PROMPT:
Copy the lines below word for word, skipping any image.

=== RECORDS PROVIDED ===

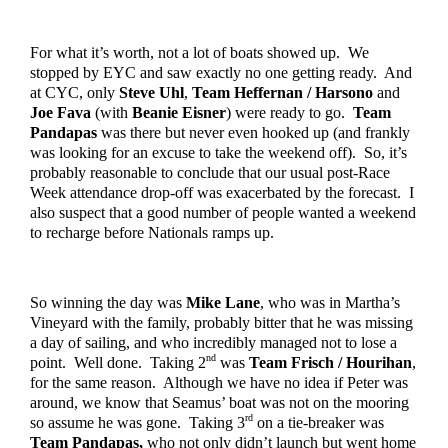
For what it’s worth, not a lot of boats showed up.  We 
stopped by EYC and saw exactly no one getting ready.  And 
at CYC, only 
Steve Uhl
, 
Team Heffernan / Harsono
 and 
Joe Fava
 (with 
Beanie Eisner
) were ready to go.  
Team 
Pandapas
 was there but never even hooked up (and frankly 
was looking for an excuse to take the weekend off).  So, it’s 
probably reasonable to conclude that our usual post-Race 
Week attendance drop-off was exacerbated by the forecast.  I 
also suspect that a good number of people wanted a weekend 
to recharge before Nationals ramps up.  
So winning the day was 
Mike Lane
, who was in Martha’s 
Vineyard with the family, probably bitter that he was missing 
a day of sailing, and who incredibly managed not to lose a 
nd
point.  Well done.  Taking 2
 was 
Team Frisch / Hourihan
, 
for the same reason.  Although we have no idea if Peter was 
around, we know that Seamus’ boat was not on the mooring 
rd
so assume he was gone.  Taking 3
 on a tie-breaker was 
Team Pandapas,
 who not only didn’t launch but went home 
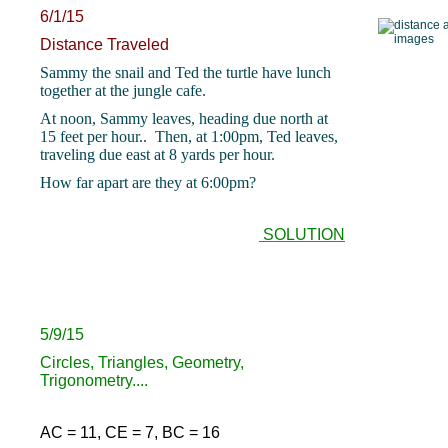
6/1/15
Distance Traveled
Sammy the snail and Ted the turtle have lunch
together at the jungle cafe.
At noon, Sammy leaves, heading due north at
15 feet per hour.. Then, at 1:00pm, Ted leaves,
traveling due east at 8 yards per hour.
How far apart are they at 6:00pm?
SOLUTION
5/9/15
Circles, Triangles, Geometry,
Trigonometry....
AC = 11, CE = 7, BC = 16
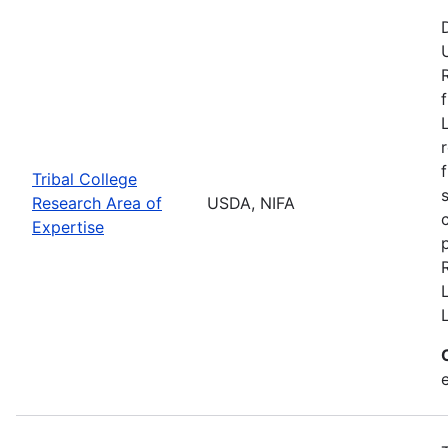
Tribal College
Research Area of
USDA, NIFA
Expertise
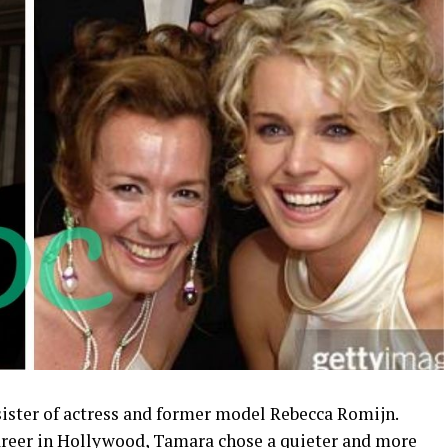
ister of actress and former model Rebecca Romijn.
 career in Hollywood, Tamara chose a quieter and more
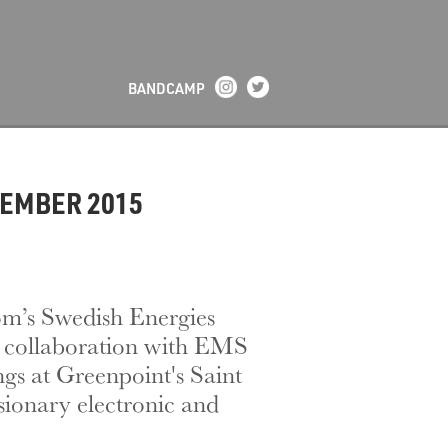
BANDCAMP
CEMBER 2015
m’s Swedish Energies
in collaboration with EMS
gs at Greenpoint's Saint
isionary electronic and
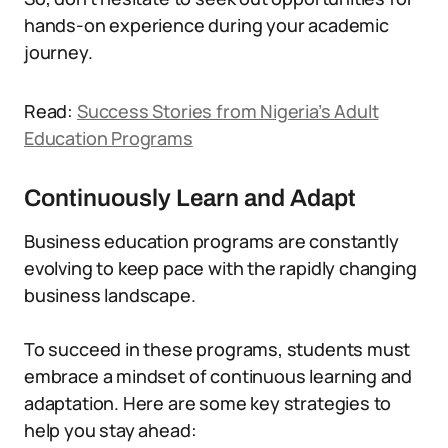
hands-on experience during your academic
journey.
Read:
Success Stories from Nigeria’s Adult
Education Programs
Continuously Learn and Adapt
Business education programs are constantly
evolving to keep pace with the rapidly changing
business landscape.
To succeed in these programs, students must
embrace a mindset of continuous learning and
adaptation. Here are some key strategies to
help you stay ahead:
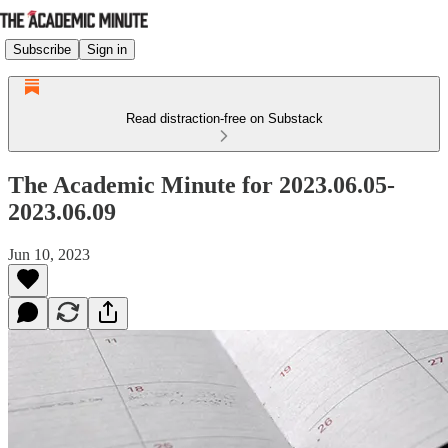
Subscribe
Sign in
Read distraction-free on Substack
The Academic Minute for 2023.06.05-
2023.06.09
Jun 10, 2023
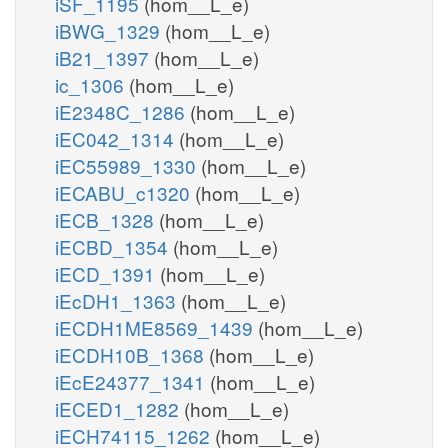
iSF_1195
(hom__L_e)
iBWG_1329
(hom__L_e)
iB21_1397
(hom__L_e)
ic_1306
(hom__L_e)
iE2348C_1286
(hom__L_e)
iEC042_1314
(hom__L_e)
iEC55989_1330
(hom__L_e)
iECABU_c1320
(hom__L_e)
iECB_1328
(hom__L_e)
iECBD_1354
(hom__L_e)
iECD_1391
(hom__L_e)
iEcDH1_1363
(hom__L_e)
iECDH1ME8569_1439
(hom__L_e)
iECDH10B_1368
(hom__L_e)
iEcE24377_1341
(hom__L_e)
iECED1_1282
(hom__L_e)
iECH74115_1262
(hom__L_e)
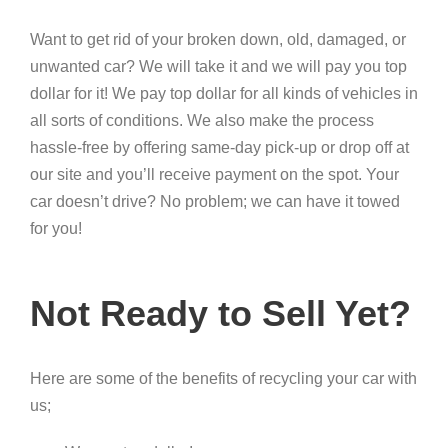
Want to get rid of your broken down, old, damaged, or
unwanted car? We will take it and we will pay you top
dollar for it! We pay top dollar for all kinds of vehicles in
all sorts of conditions. We also make the process
hassle-free by offering same-day pick-up or drop off at
our site and you’ll receive payment on the spot. Your
car doesn’t drive? No problem; we can have it towed
for you!
Not Ready to Sell Yet?
Here are some of the benefits of recycling your car with
us;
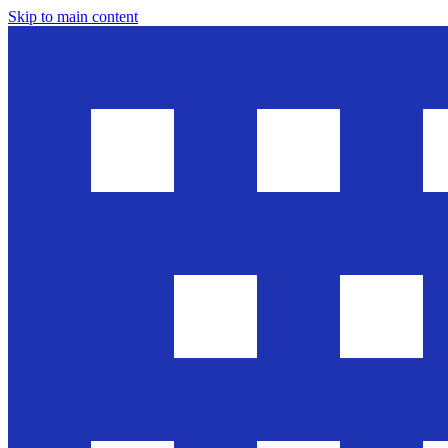
Skip to main content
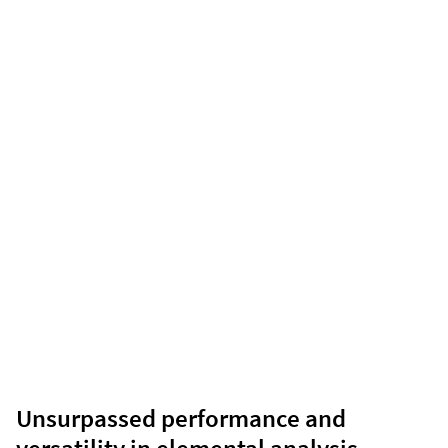
Unsurpassed performance and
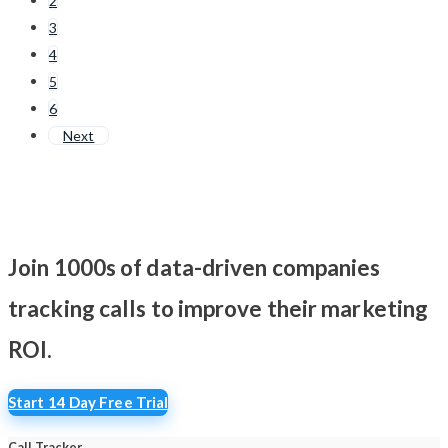
2
3
4
5
6
Next
Join 1000s of data-driven companies
tracking calls
to improve their marketing
ROI.
Start 14 Day Free Trial
Call Tracker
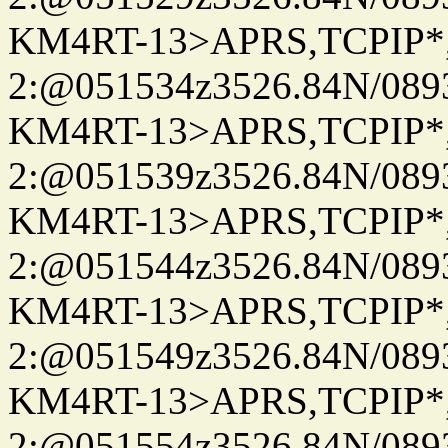
KM4RT-13>APRS,TCPIP
2:@051534z3526.84N/08
KM4RT-13>APRS,TCPIP
2:@051539z3526.84N/08
KM4RT-13>APRS,TCPIP
2:@051544z3526.84N/08
KM4RT-13>APRS,TCPIP
2:@051549z3526.84N/08
KM4RT-13>APRS,TCPIP
2:@051554z3526.84N/08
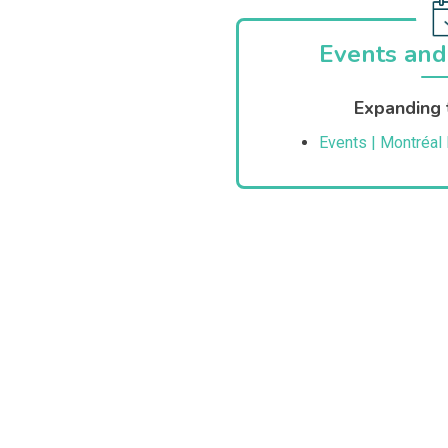
Events and
Expanding 
Events | Montréal 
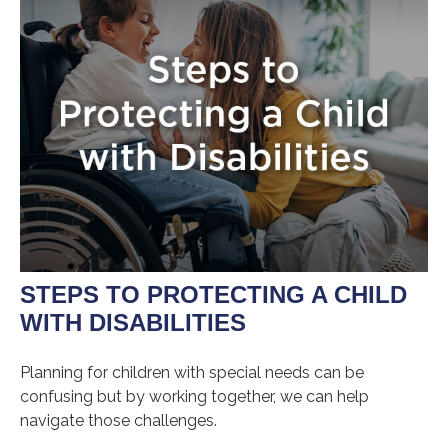
STEPS TO PROTECTING A CHILD
WITH DISABILITIES
Planning for children with special needs can be
confusing but by working together, we can help
navigate those challenges.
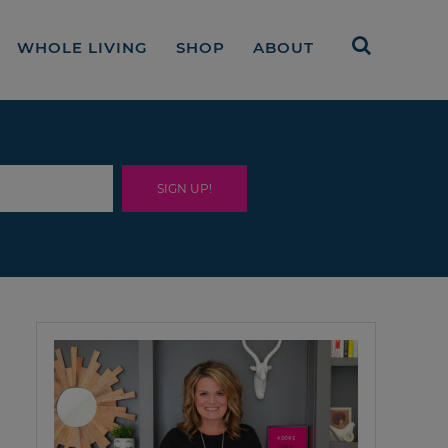
WHOLE LIVING
SHOP
ABOUT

===

YOUR SOLUTION:
For what it’s worth, not a lot of boats showed up.  We 
stopped by EYC and saw exactly no one getting ready.  And 
at CYC, only 
Steve Uhl
, 
Team Heffernan / Harsono
 and 
Joe Fava
 (with 
Beanie Eisner
) were ready to go.  
Team 
Pandapas
 was there but never even hooked up (and frankly 
was looking for an excuse to take the weekend off).  So, it’s 
probably reasonable to conclude that our usual post-Race 
Week attendance drop-off was exacerbated by the forecast.  I 
also suspect that a good number of people wanted a weekend 
to recharge before Nationals ramps up.  
So winning the day was 
Mike Lane
, who was in Martha’s 
Vineyard with the family, probably bitter that he was missing 
a day of sailing, and who incredibly managed not to lose a 
nd
point.  Well done.  Taking 2
 was 
Team Frisch / Hourihan
, 
for the same reason.  Although we have no idea if Peter was 
around, we know that Seamus’ boat was not on the mooring 
rd
so assume he was gone.  Taking 3
 on a tie-breaker was 
Team Pandapas,
 who not only didn’t launch but went home 
6/1/15
Distance Traveled
Sammy the snail and Ted the turtle have lunch
together at the jungle cafe.
At noon, Sammy leaves, heading due north at
15 feet per hour.. Then, at 1:00pm, Ted leaves,
traveling due east at 8 yards per hour.
How far apart are they at 6:00pm?
SOLUTION
5/9/15
Circles, Triangles, Geometry,
Trigonometry....
AC = 11, CE = 7, BC = 16
Tribal College
Research Area of
USDA, NIFA
Expertise
ister of actress and former model Rebecca Romijn.
 career in Hollywood, Tamara chose a quieter and more
BANDCAMP
CEMBER 2015
m’s Swedish Energies
in collaboration with EMS
gs at Greenpoint's Saint
isionary electronic and
hands-on experience during your academic
journey.
Read:
Success Stories from Nigeria’s Adult
Education Programs
Continuously Learn and Adapt
Business education programs are constantly
evolving to keep pace with the rapidly changing
business landscape.
To succeed in these programs, students must
embrace a mindset of continuous learning and
adaptation. Here are some key strategies to
help you stay ahead:
Subscribe
Sign in
Read distraction-free on Substack
The Academic Minute for 2023.06.05-
2023.06.09
Jun 10, 2023
iSF_1195
(hom__L_e)
iBWG_1329
(hom__L_e)
iB21_1397
(hom__L_e)
ic_1306
(hom__L_e)
iE2348C_1286
(hom__L_e)
iEC042_1314
(hom__L_e)
iEC55989_1330
(hom__L_e)
iECABU_c1320
(hom__L_e)
iECB_1328
(hom__L_e)
iECBD_1354
(hom__L_e)
iECD_1391
(hom__L_e)
iEcDH1_1363
(hom__L_e)
iECDH1ME8569_1439
(hom__L_e)
iECDH10B_1368
(hom__L_e)
iEcE24377_1341
(hom__L_e)
iECED1_1282
(hom__L_e)
iECH74115_1262
(hom__L_e)
Want to get rid of your broken down, old, damaged, or
unwanted car? We will take it and we will pay you top
dollar for it! We pay top dollar for all kinds of vehicles in
all sorts of conditions. We also make the process
hassle-free by offering same-day pick-up or drop off at
our site and you’ll receive payment on the spot. Your
car doesn’t drive? No problem; we can have it towed
for you!
Not Ready to Sell Yet?
Here are some of the benefits of recycling your car with
us;
Skip to main content
Unsurpassed performance and
2
3
4
5
6
Next
Join 1000s of data-driven companies
tracking calls
to improve their marketing
ROI.
Start 14 Day Free Trial
Call Tracker
KM4RT-13>APRS,TCPIP
2:@051534z3526.84N/08
KM4RT-13>APRS,TCPIP
2:@051539z3526.84N/08
KM4RT-13>APRS,TCPIP
2:@051544z3526.84N/08
KM4RT-13>APRS,TCPIP
2:@051549z3526.84N/08
KM4RT-13>APRS,TCPIP
2:@051554z3526.84N/08
Events and
Expanding 
Events | Montréal 
STEPS TO PROTECTING A CHILD
WITH DISABILITIES
Planning for children with special needs can be
confusing but by working together, we can help
navigate those challenges.
WHOLE LIVING
SHOP
ABOUT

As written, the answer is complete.